Nikola, which agreed to pay USD 125 million to settle a case with the US Securities and Exchange Commission in 2021, was listed in June 2020 and its valuation peaked at USD 34 billion, but has now Its cost is USD 1.34 billion.

Hindenburg’s website lists more than a dozen companies where it has flagged alleged wrongdoing. These include Vince Finance, which disclosed Hindenburg had failed to disclose to American investors a RMB 350 million asset freeze imposed on one of its subsidiaries in China; the “zombie company” China Metal Resources Utilization which was “100 percent down” and in “serious financial trouble” with “multiple accounting irregularities”; SC Worx’s “Completely Fake” Covid-19 Testing Deal; “Massive undisclosed related party transaction including merger of USD 509 million” in HF Foods; Bloom Energy’s “billions of dollars of undisclosed off-balance sheet liabilities”; and a whistleblower report to the United States Securities and Exchange Commission (SEC) “relating to RD Legal, a hedge fund that was later charged by the commission for allegedly making false statements to its investors”.

According to its website, almost all of Hindenburg’s work has been followed by legal or regulatory action.

Activist short-selling To take a short position, investors sell borrowed stock in hopes of buying it back at a lower price later.
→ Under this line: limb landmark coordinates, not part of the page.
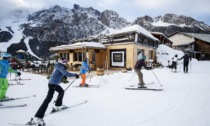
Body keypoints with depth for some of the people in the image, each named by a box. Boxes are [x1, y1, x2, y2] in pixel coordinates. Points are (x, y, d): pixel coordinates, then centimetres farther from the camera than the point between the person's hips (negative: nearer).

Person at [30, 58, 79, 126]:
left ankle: (58, 105, 40)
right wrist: (75, 75, -14)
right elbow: (66, 73, -23)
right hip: (53, 83, -11)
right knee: (48, 98, -16)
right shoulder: (60, 66, -13)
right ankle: (37, 117, -20)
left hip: (55, 83, 11)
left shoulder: (58, 66, 15)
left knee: (61, 91, 29)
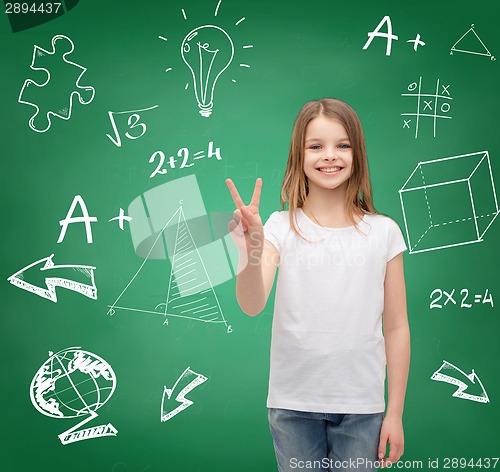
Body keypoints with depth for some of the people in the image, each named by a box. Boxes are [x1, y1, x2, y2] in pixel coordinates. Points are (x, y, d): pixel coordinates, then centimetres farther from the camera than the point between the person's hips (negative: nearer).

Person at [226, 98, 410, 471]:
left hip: (361, 406, 0)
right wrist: (251, 254, -37)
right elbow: (252, 305, -18)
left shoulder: (383, 232, -2)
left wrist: (395, 412, 2)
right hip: (293, 403, 0)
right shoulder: (282, 227, -4)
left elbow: (396, 327, 1)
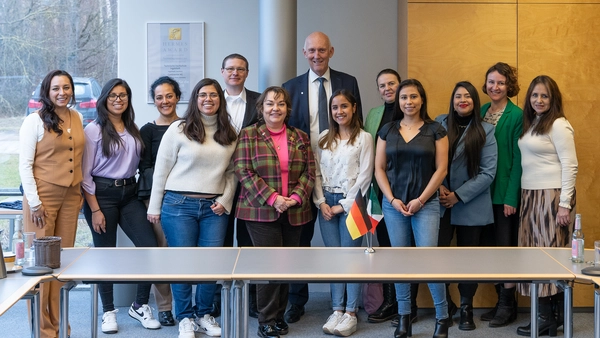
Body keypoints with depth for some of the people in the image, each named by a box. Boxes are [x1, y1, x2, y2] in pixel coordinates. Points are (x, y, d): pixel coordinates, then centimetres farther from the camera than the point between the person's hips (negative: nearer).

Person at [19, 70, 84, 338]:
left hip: (71, 196, 5)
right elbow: (25, 164, -8)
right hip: (43, 196, -5)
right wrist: (34, 202, -12)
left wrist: (81, 192, 14)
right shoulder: (35, 121, -6)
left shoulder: (77, 118, 10)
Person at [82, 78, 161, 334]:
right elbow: (85, 173, -7)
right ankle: (108, 311, 16)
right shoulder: (94, 130, -5)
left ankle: (140, 306, 10)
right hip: (102, 194, -5)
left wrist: (142, 193, 7)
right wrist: (94, 209, -11)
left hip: (129, 194, 5)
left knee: (150, 246, -5)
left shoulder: (133, 130, 11)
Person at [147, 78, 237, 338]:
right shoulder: (179, 130, -1)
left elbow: (232, 172, 12)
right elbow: (161, 170, 0)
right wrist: (155, 207, -1)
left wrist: (225, 200, -1)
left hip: (215, 208, 3)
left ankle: (204, 314, 19)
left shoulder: (229, 134, 9)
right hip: (179, 205, -3)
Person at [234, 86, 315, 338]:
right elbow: (244, 171, -7)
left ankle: (279, 315, 21)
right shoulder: (249, 135, 0)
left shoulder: (300, 137, 11)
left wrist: (296, 197, -10)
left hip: (293, 212, 4)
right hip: (261, 211, -4)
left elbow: (309, 172, 7)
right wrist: (272, 198, -16)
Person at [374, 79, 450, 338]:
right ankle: (403, 317, 14)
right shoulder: (387, 130, 8)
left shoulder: (435, 130, 1)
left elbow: (441, 169, -3)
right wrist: (392, 199, -6)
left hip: (426, 204, -3)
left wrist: (420, 200, -9)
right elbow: (379, 169, 6)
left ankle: (442, 316, 5)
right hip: (393, 204, 3)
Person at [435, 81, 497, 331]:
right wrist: (438, 187, -13)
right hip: (440, 204, 1)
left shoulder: (485, 131, -1)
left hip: (471, 205, -1)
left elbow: (488, 173, -7)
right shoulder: (439, 124, 3)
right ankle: (445, 304, 17)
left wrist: (458, 195, -13)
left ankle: (466, 309, 22)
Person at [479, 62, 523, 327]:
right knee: (491, 246, 10)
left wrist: (511, 196, -16)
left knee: (506, 246, 0)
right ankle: (500, 301, 21)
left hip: (506, 192, -6)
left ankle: (508, 305, 10)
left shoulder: (517, 116, -9)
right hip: (484, 190, 6)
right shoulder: (482, 112, 9)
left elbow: (518, 158, -12)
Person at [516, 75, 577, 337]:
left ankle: (549, 317, 3)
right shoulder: (530, 123, 14)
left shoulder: (558, 125, -9)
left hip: (552, 196, -8)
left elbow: (570, 166, -13)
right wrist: (524, 196, 7)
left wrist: (565, 204, -18)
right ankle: (552, 314, 14)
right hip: (531, 196, 8)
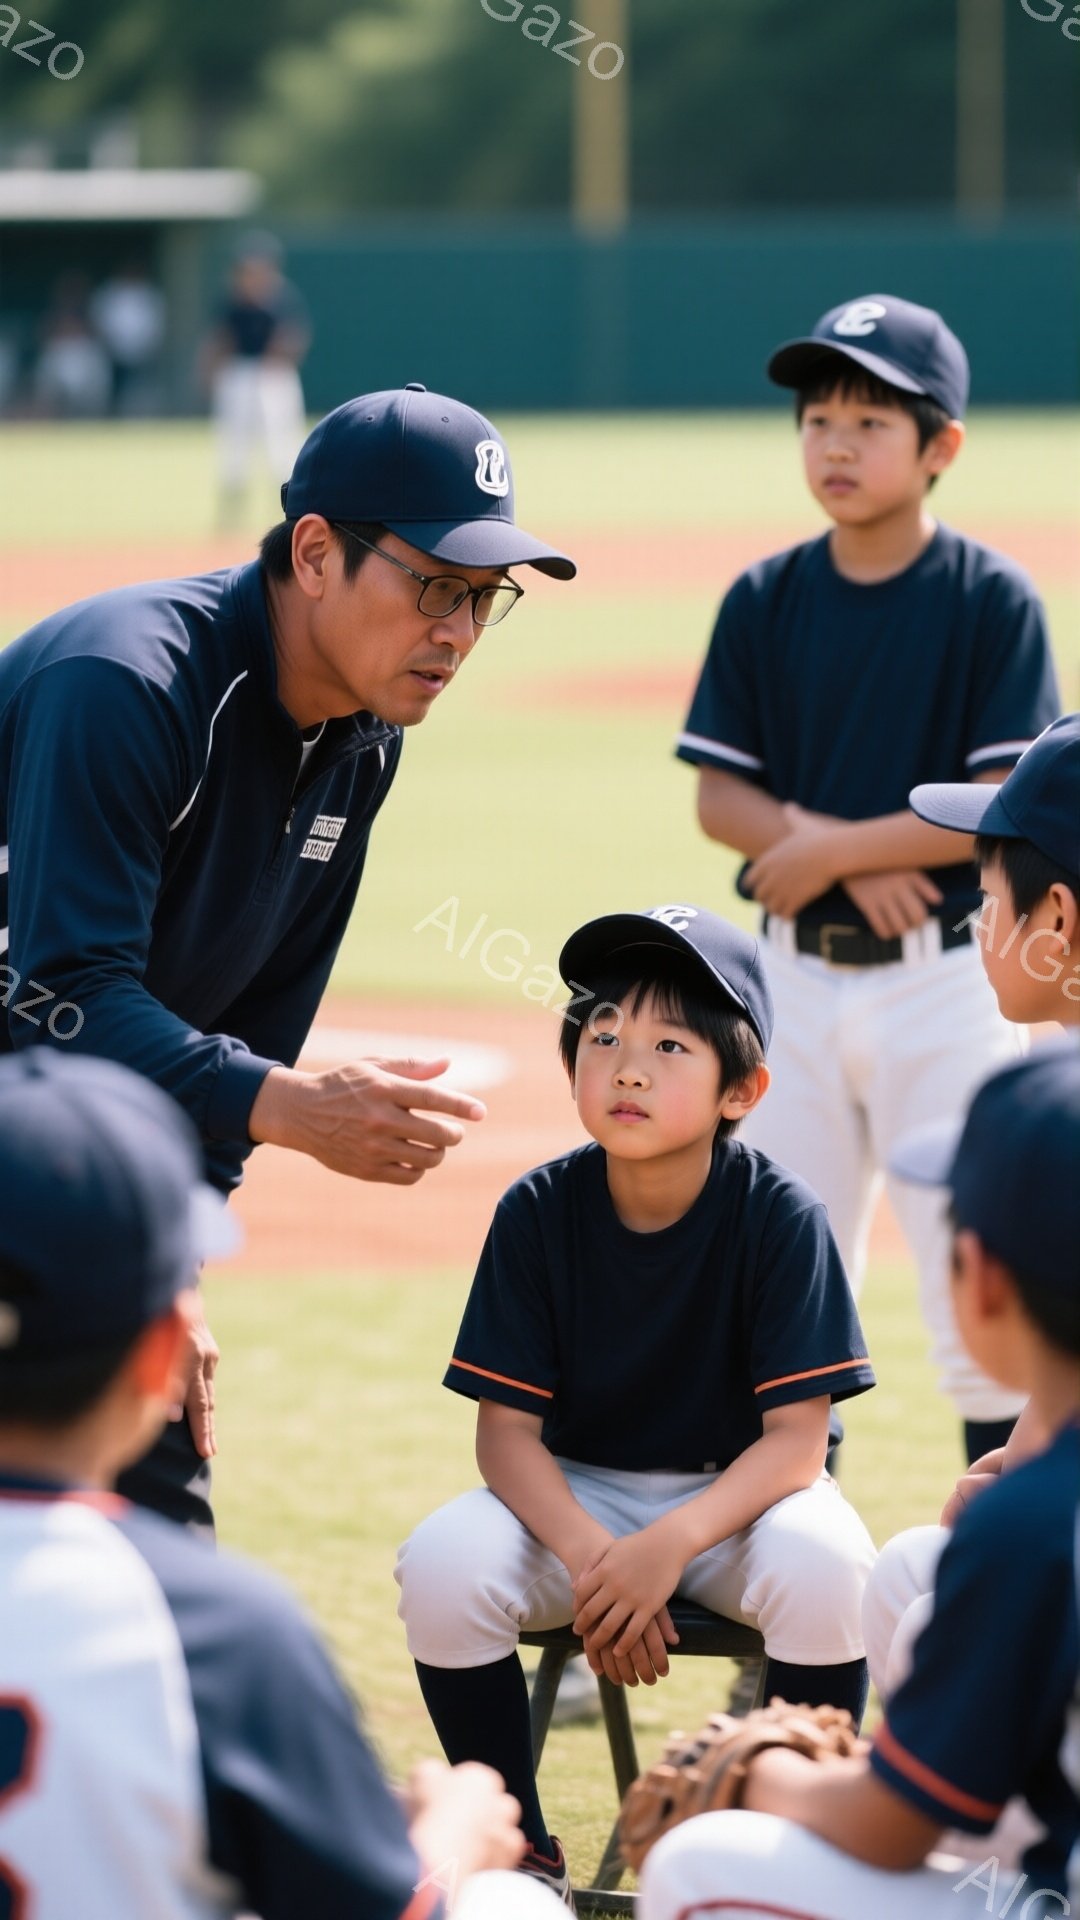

If prices drop as expected, they take a beating. If instead the price goes up, they have to buy stock to ‘cover’ the amount borrowed.

Short sellers however are not appreciated by most. The companies targeted by activists are pushing regulators to go after these short sellers because they may be involved in some form of insider trading. Proponents, however, say the research actually exposes fraud and does investors more good than harm.